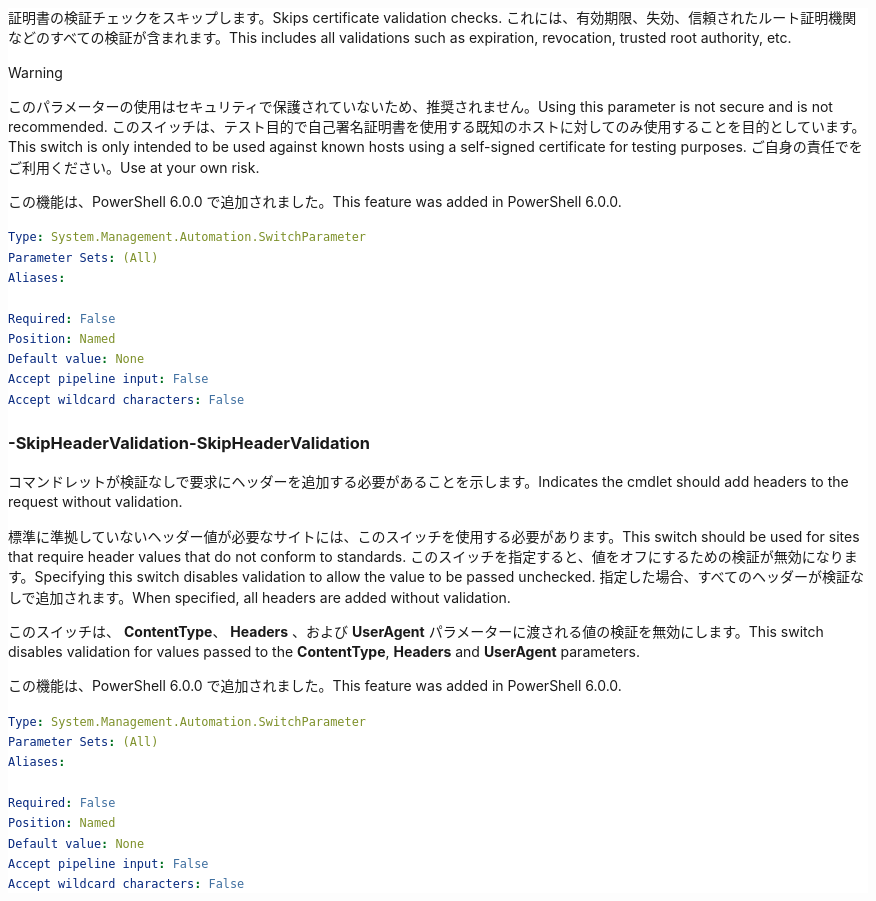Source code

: <span data-ttu-id="7ba39-348">証明書の検証チェックをスキップします。</span><span class="sxs-lookup"><span data-stu-id="7ba39-348">Skips certificate validation checks.</span></span> <span data-ttu-id="7ba39-349">これには、有効期限、失効、信頼されたルート証明機関などのすべての検証が含まれます。</span><span class="sxs-lookup"><span data-stu-id="7ba39-349">This includes all validations such as expiration, revocation, trusted root authority, etc.</span></span>

> [!WARNING]
> <span data-ttu-id="7ba39-350">このパラメーターの使用はセキュリティで保護されていないため、推奨されません。</span><span class="sxs-lookup"><span data-stu-id="7ba39-350">Using this parameter is not secure and is not recommended.</span></span> <span data-ttu-id="7ba39-351">このスイッチは、テスト目的で自己署名証明書を使用する既知のホストに対してのみ使用することを目的としています。</span><span class="sxs-lookup"><span data-stu-id="7ba39-351">This switch is only intended to be used against known hosts using a self-signed certificate for testing purposes.</span></span> <span data-ttu-id="7ba39-352">ご自身の責任でをご利用ください。</span><span class="sxs-lookup"><span data-stu-id="7ba39-352">Use at your own risk.</span></span>

<span data-ttu-id="7ba39-353">この機能は、PowerShell 6.0.0 で追加されました。</span><span class="sxs-lookup"><span data-stu-id="7ba39-353">This feature was added in PowerShell 6.0.0.</span></span>

```yaml
Type: System.Management.Automation.SwitchParameter
Parameter Sets: (All)
Aliases:

Required: False
Position: Named
Default value: None
Accept pipeline input: False
Accept wildcard characters: False
```

### <span data-ttu-id="7ba39-354">-SkipHeaderValidation</span><span class="sxs-lookup"><span data-stu-id="7ba39-354">-SkipHeaderValidation</span></span>

<span data-ttu-id="7ba39-355">コマンドレットが検証なしで要求にヘッダーを追加する必要があることを示します。</span><span class="sxs-lookup"><span data-stu-id="7ba39-355">Indicates the cmdlet should add headers to the request without validation.</span></span>

<span data-ttu-id="7ba39-356">標準に準拠していないヘッダー値が必要なサイトには、このスイッチを使用する必要があります。</span><span class="sxs-lookup"><span data-stu-id="7ba39-356">This switch should be used for sites that require header values that do not conform to standards.</span></span>
<span data-ttu-id="7ba39-357">このスイッチを指定すると、値をオフにするための検証が無効になります。</span><span class="sxs-lookup"><span data-stu-id="7ba39-357">Specifying this switch disables validation to allow the value to be passed unchecked.</span></span> <span data-ttu-id="7ba39-358">指定した場合、すべてのヘッダーが検証なしで追加されます。</span><span class="sxs-lookup"><span data-stu-id="7ba39-358">When specified, all headers are added without validation.</span></span>

<span data-ttu-id="7ba39-359">このスイッチは、 **ContentType**、 **Headers** 、および **UserAgent** パラメーターに渡される値の検証を無効にします。</span><span class="sxs-lookup"><span data-stu-id="7ba39-359">This switch disables validation for values passed to the **ContentType**, **Headers** and **UserAgent** parameters.</span></span>

<span data-ttu-id="7ba39-360">この機能は、PowerShell 6.0.0 で追加されました。</span><span class="sxs-lookup"><span data-stu-id="7ba39-360">This feature was added in PowerShell 6.0.0.</span></span>

```yaml
Type: System.Management.Automation.SwitchParameter
Parameter Sets: (All)
Aliases:

Required: False
Position: Named
Default value: None
Accept pipeline input: False
Accept wildcard characters: False
```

-- What the task requires --
Write out exactly the lines between the start of the data and the line with "your own risk.</span></span>", including both, but none of the pictures.

-- Written reply --
Source code

: <span data-ttu-id="7ba39-348">証明書の検証チェックをスキップします。</span><span class="sxs-lookup"><span data-stu-id="7ba39-348">Skips certificate validation checks.</span></span> <span data-ttu-id="7ba39-349">これには、有効期限、失効、信頼されたルート証明機関などのすべての検証が含まれます。</span><span class="sxs-lookup"><span data-stu-id="7ba39-349">This includes all validations such as expiration, revocation, trusted root authority, etc.</span></span>

> [!WARNING]
> <span data-ttu-id="7ba39-350">このパラメーターの使用はセキュリティで保護されていないため、推奨されません。</span><span class="sxs-lookup"><span data-stu-id="7ba39-350">Using this parameter is not secure and is not recommended.</span></span> <span data-ttu-id="7ba39-351">このスイッチは、テスト目的で自己署名証明書を使用する既知のホストに対してのみ使用することを目的としています。</span><span class="sxs-lookup"><span data-stu-id="7ba39-351">This switch is only intended to be used against known hosts using a self-signed certificate for testing purposes.</span></span> <span data-ttu-id="7ba39-352">ご自身の責任でをご利用ください。</span><span class="sxs-lookup"><span data-stu-id="7ba39-352">Use at your own risk.</span></span>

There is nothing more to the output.